Proof that every set in $\mathbb{A}^n$ is compact in the Zariski topology.
Let $\{ U_\alpha \}$ be a collection of open sets. Let's first pick a numerable collection of them $U_1, U_2, \dots$, so we have something better to index on. We will be done if we can find a finite collection of them such that
$$\bigcup_{r=1}^N U_r = \bigcup_{r=1}^\infty U_r.$$
(See afterword in the end why I only have $r=1,...,\infty$ here and not all $\alpha$.)

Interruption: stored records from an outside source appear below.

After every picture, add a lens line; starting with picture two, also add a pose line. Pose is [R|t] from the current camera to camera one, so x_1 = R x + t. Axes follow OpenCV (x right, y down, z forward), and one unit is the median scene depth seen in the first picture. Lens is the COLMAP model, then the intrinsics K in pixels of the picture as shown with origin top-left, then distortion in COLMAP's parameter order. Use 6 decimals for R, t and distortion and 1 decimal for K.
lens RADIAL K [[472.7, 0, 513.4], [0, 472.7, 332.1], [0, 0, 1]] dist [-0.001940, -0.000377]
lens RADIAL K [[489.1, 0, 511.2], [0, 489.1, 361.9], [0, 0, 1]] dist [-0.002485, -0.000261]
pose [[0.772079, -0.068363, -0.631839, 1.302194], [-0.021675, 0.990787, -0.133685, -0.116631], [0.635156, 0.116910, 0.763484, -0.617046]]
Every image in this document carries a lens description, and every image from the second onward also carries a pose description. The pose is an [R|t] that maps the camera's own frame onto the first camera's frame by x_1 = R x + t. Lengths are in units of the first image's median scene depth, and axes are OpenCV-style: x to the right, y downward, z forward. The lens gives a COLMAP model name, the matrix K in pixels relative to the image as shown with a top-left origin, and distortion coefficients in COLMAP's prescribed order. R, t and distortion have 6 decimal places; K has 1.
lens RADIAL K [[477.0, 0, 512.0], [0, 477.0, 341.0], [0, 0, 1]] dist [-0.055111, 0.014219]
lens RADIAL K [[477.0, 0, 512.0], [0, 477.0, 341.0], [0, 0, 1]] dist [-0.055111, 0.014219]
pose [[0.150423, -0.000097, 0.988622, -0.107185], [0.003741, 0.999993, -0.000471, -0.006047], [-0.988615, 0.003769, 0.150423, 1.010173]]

Now, since $U_r^C$ is closed, there is an ideal $J_r$ such that $U_r^C = \mathbb{V}(J_r)$. Define $I_j = \sum_{r=1}^j J_r$. Then
$$I_1 \subset I_2 \subset \dots$$
is an ascending chain of ideals, so there must be $N$, such that $I_N=I_{N+1}=\dots$.
But then
$$\bigcup_{r=1}^j U_r = \bigcup_{r=1}^j \mathbb{V}(J_r)^C = \left(\bigcap_{r=1}^j \mathbb{V}(J_r) \right)^C = \mathbb{V}(I_j)^C$$
and $\mathbb{V}(I_j)^C = \mathbb{V}(I_N)^C$ when $j\geq N$ because $I_j = I_N$. So we get the finite sub cover
$$\bigcup_{r=1}^N U_r = \bigcup_{r=1}^\infty U_r$$
I'm little hazy about the picking of numerable cover above. How about if the cover is uncountable? Also, if there are any mistakes in the rest of the proof.
Afterword:
OK, I looked here and it seems one should consider the collection of finite sub covers and then do the above argument for a chain (i.e. a sequence(?)) and so we find a maximal element by Zorn's lemma (or whether you need it or not), now the maximal element is $U:=\bigcup_{\alpha} U_\alpha$, because if there is a set that contains a point that is not in a chain's union, add that set to the chain and you get a bigger union.